I recently co-organized an event in Eugene, Oregon for women interested in technology careers. We hope we can start to find solutions to some of the gaps in the Eugene tech hiring market, along with many broader goals.
— Lauren Jerome (@laurenineug) March 6, 2017
The event started a lot of interesting conversations, including the one that inspired this story.
After the panel discussion, we took questions from the audience. The last question was from a young woman named Sarah.
“I am currently a major retail store manager with many qualifications and years of manager experience, who is also financial head of household. I’m looking to change careers. I don’t have my degree, and don’t see going back to school to finish it. How do I transition to a new career?”
It was almost like we planted her there to ask that question. We chose social media as a topic for this very reason. We hoped to find women like Sarah and invite them to have this conversation.
After the event, we caught up with Sarah, and what we learned was surprising. Sarah had been so nervous to ask her question that she was shaking, but she was really glad that she did.
A month later, we heard from Sarah. She thanked us and let us know that she has already followed up with WorkSource Lane based on the recommendation of my co-organizer Elaine Pandolfi. The job hunt is on!
We are really proud of Sarah for taking this step, and thrilled to hear that our movement helped inspire this.
A Call to Action — RWIT
A few days after our first event, I attended the TechTogether event put on by WICS UO. Kathleen Lehman presented on some of the findings of the BRAID Initiative. They discovered that the number of female college freshmen taking introductory level Computer Science classes is much lower than women taking it as an elective later in their college career.
Kathleen reported that the first computer scientists were women and that the numbers of women in the field remained high until they created an degree program for it and modeled it after Engineering. In taking this approach, CS adopted the same diversity issues facing Engineering, a trend which has not been reversed for either field.
As the number of women in technology programs increase, many women who would thrive in these careers will have already been missed. These women need a path, and the Redefining Women in Tech community can provide it through educational and mentorship opportunities.
Finding a Path
During my first semester of college, Introduction to Mechanical Engineering class provided me with a basic introduction to programming. The assignments came easy to me. I remember how excited I was to write my first function… to understand the power of it.
Between my first and second years I completed my first co-op at a construction engineering firm in Cleveland. My job was to write an instruction manual for (and incidentally bug test) their in-house software. I loved working with the lead software engineer to identify and fix bugs: creating the steps to reproduce the issue, watching him fix it with ease, and deploy fixes for me to test minutes later. Over the course of 3 months I was able to watch the system evolve.

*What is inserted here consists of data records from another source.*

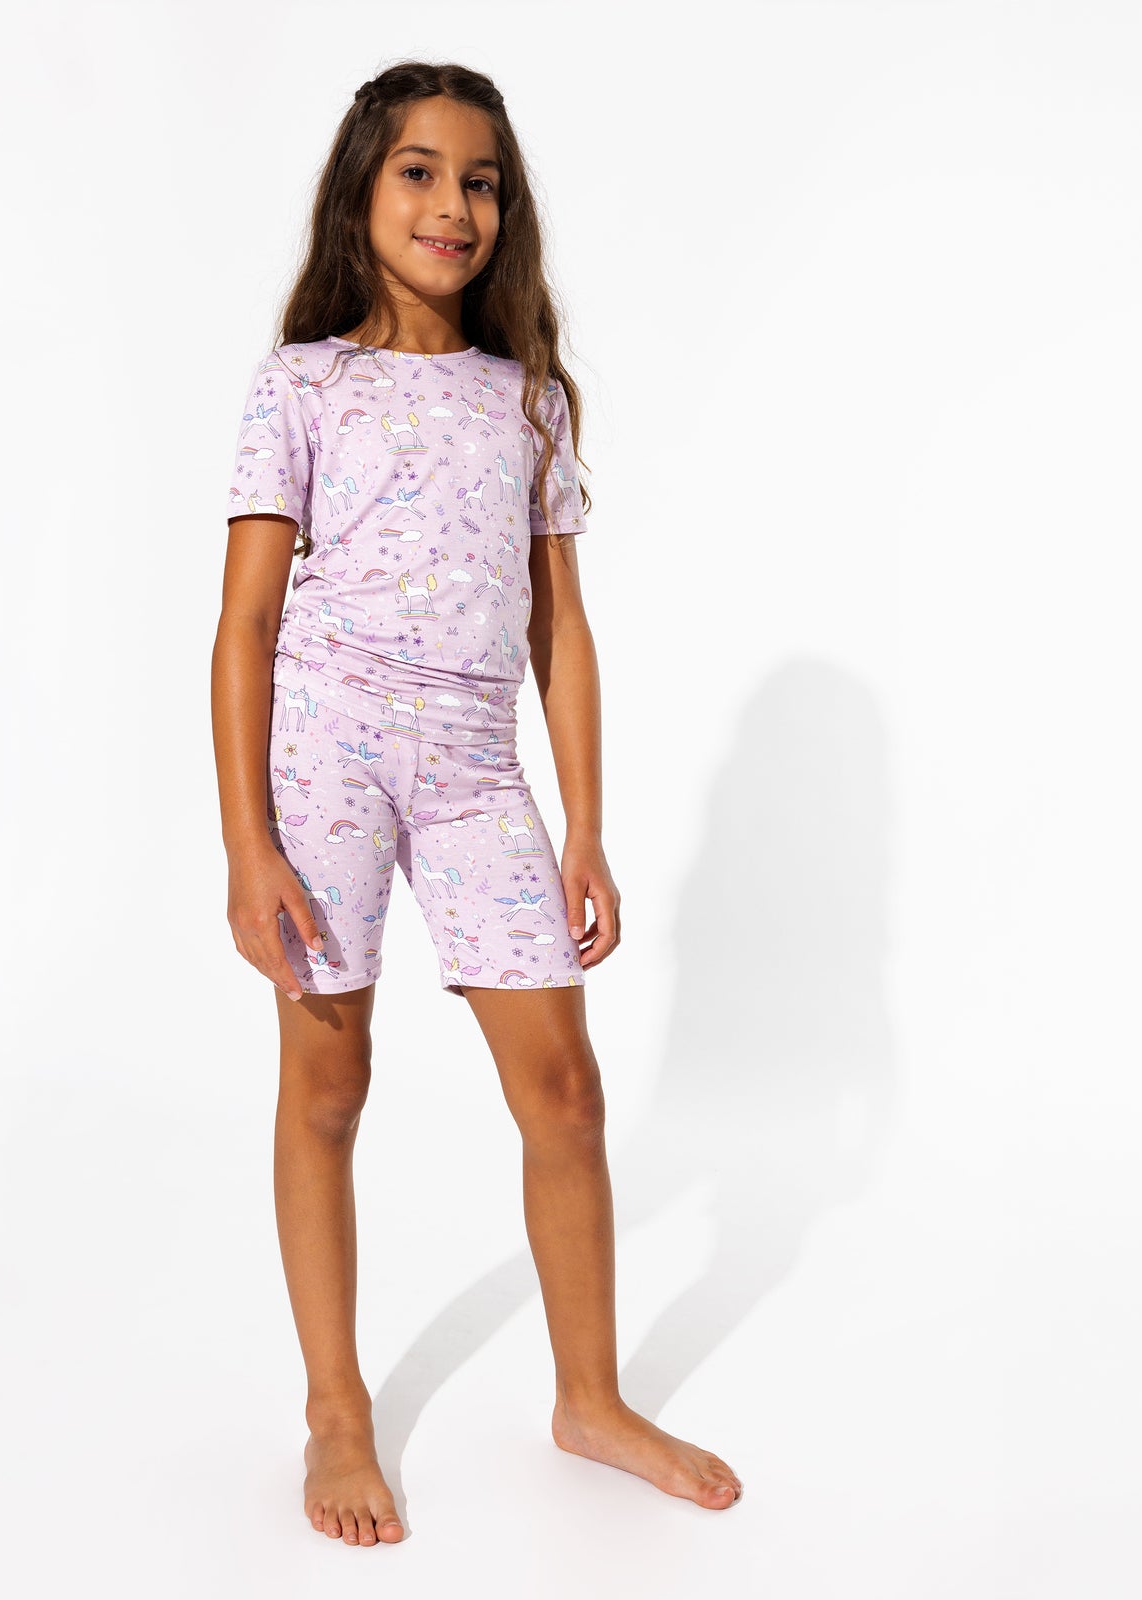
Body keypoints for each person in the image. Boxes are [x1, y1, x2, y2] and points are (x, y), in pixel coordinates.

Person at [210, 60, 742, 1547]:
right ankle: (335, 1408)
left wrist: (586, 825)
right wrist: (249, 843)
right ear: (362, 191)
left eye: (483, 181)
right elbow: (244, 624)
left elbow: (559, 631)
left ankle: (591, 1397)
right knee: (328, 1087)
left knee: (563, 1092)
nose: (455, 205)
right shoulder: (301, 384)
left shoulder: (527, 402)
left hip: (471, 767)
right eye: (421, 172)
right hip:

The next semester, I sat down with my advisor and asked how long it would take to double major in ME+CS. It would have added 2 years to my program, so I passed. Though I have no regrets, this was not the best decision of my career.
In December 2003, I completed my Bachelor of Science in Mechanical Engineering, Summa Cum Laude, a year ahead of schedule. After deferring law school for a year, I decided I was on the wrong path and canceled my enrollment.
For the next 5 years I worked as a barista, server, and bartender, while I taught myself about software development.
Discovering Untapped Local Talent
There is nothing wrong with a career in retail if that inspires you. In my experience, the retail, restaurant, and hospitality industries is saturated with high potential individuals somewhere in the career transition process.
Many of the people I worked with in customer service eventually retrained and transitioned to higher paying careers in technology and other industries. If we can draw people like this into the conversation earlier, perhaps we can help give them the tools they need to find the right career path sooner. Ultimately, this will lead to higher local job satisfaction rates and a shrinking talent gap for high profile tech jobs.
We consider Sarah’s story a success for Redefining Women in Tech, and more importantly, for Sarah. We hope to inspire more women like her, and encourage other women to share their stories with us so we can learn what is working.
Our next event is planned for April 12th 2017, with another spectacular panel of women discussing the intersection of Arts + Technology.